URLs need to be (more) cacheable

Bug #681471 reported by Michael Nelson
6
This bug affects 1 person
Affects Status Importance Assigned to Milestone
Ratings and Reviews server
Fix Released
Undecided
Michael Nelson
software-center (Ubuntu)
New
Undecided
auto-mvo-1

Bug Description

When initial discussions for RNR started, we talked about caching of URLs for reviews etc., and I think it was for that reason that mvo/barry went with the long urls with the language, distro, series in the URL.

But bug 673948 indicates that we have the following additional complexities:

1) for reviews of a particular package we'll need to batch the results rather than returning all the results (note, pagination could also be added to the urls without too much trouble /en/ubuntu/hardy/+binary/mypackage/page/1/ - so in this respect it may be worthwhile)
2) for review stats the client will need to request a set of stats based on what the client wants to display in the UI (ie. user searches for 'game') (eg. /en/ubuntu/hardy/+review-stats/package_names/foo,bar,blah,url,encoded,of,course/ - if the client always requests the same number of items in alphabetical order, we may get a decent cache hit rate?)

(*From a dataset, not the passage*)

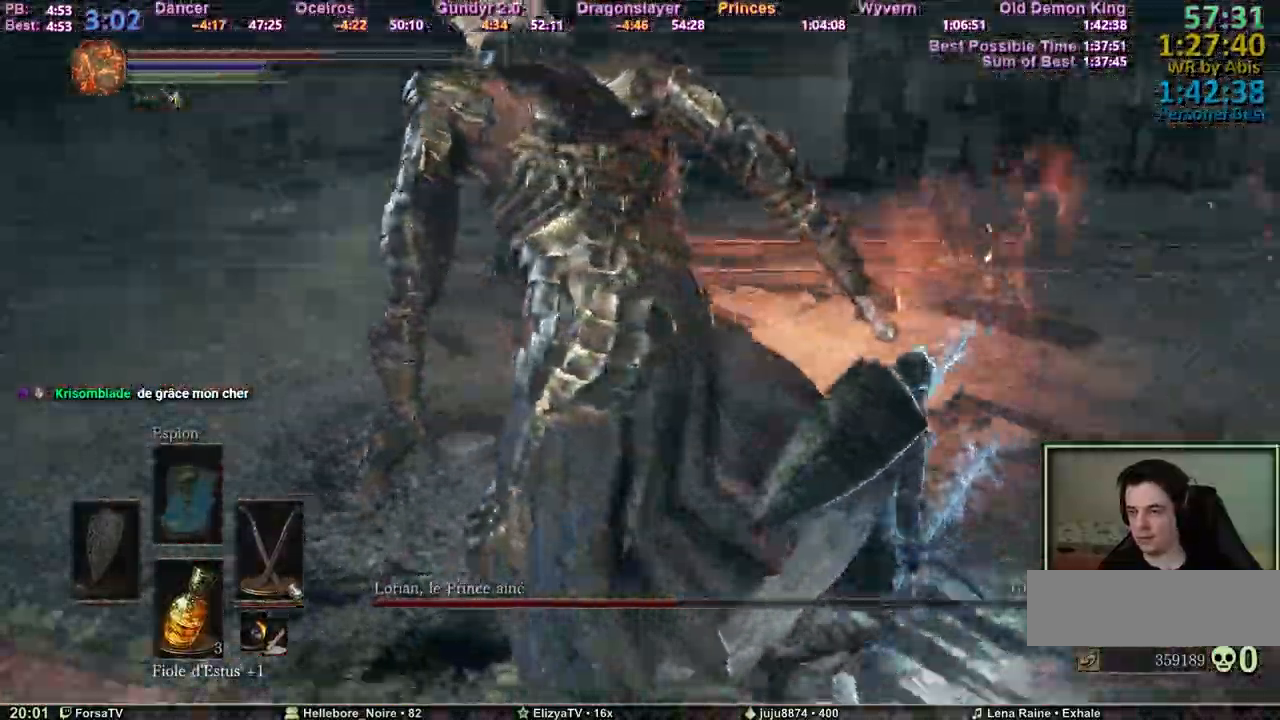
{"keys": ["d", "z"], "mouse": [], "events": [[100, "mouse_wheel", "down"], [233, "mouse_wheel", "up"]]}
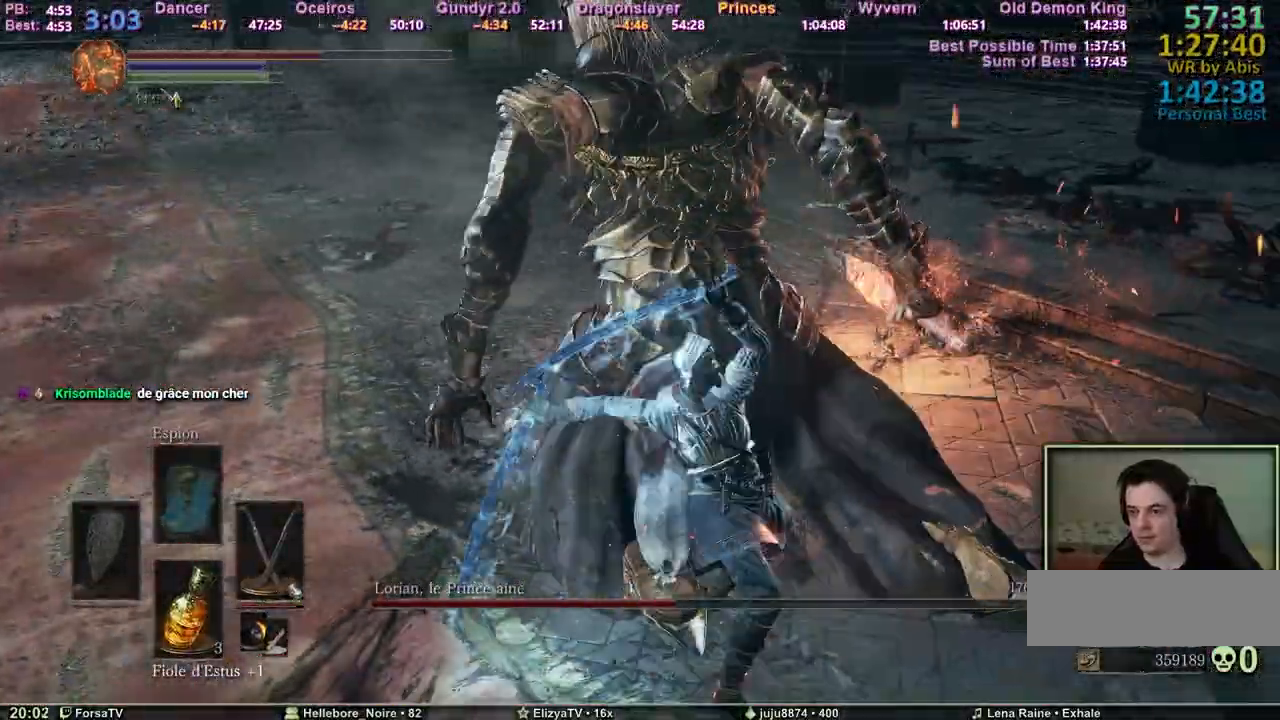
{"keys": ["d", "z"], "mouse": [], "events": []}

While we're there, it would be great to make the templates/tests independent of the urls (using reverse etc.)

Revision history for this message
Michael Nelson (michael.nelson) wrote :

While on the subject of URLs, I'm keen for the following additional changes - let me know if you disagree :)

1) Rename the app itself from reviewsapp ( a (django) application for reviews) -> appreviews ( (desktop) application reviews).
2) Change the root url from reviews -> appreviews
3) ReviewModeration plural resource would then be /appreviews/moderations/ (we can use the language, origin, distroseries as *optional* filtering - currently the url requires them)
4) ReviewModeration singular resource at /reviewsapp/moderations/{id}/ (to which we can redirect after a moderation approval/rejection)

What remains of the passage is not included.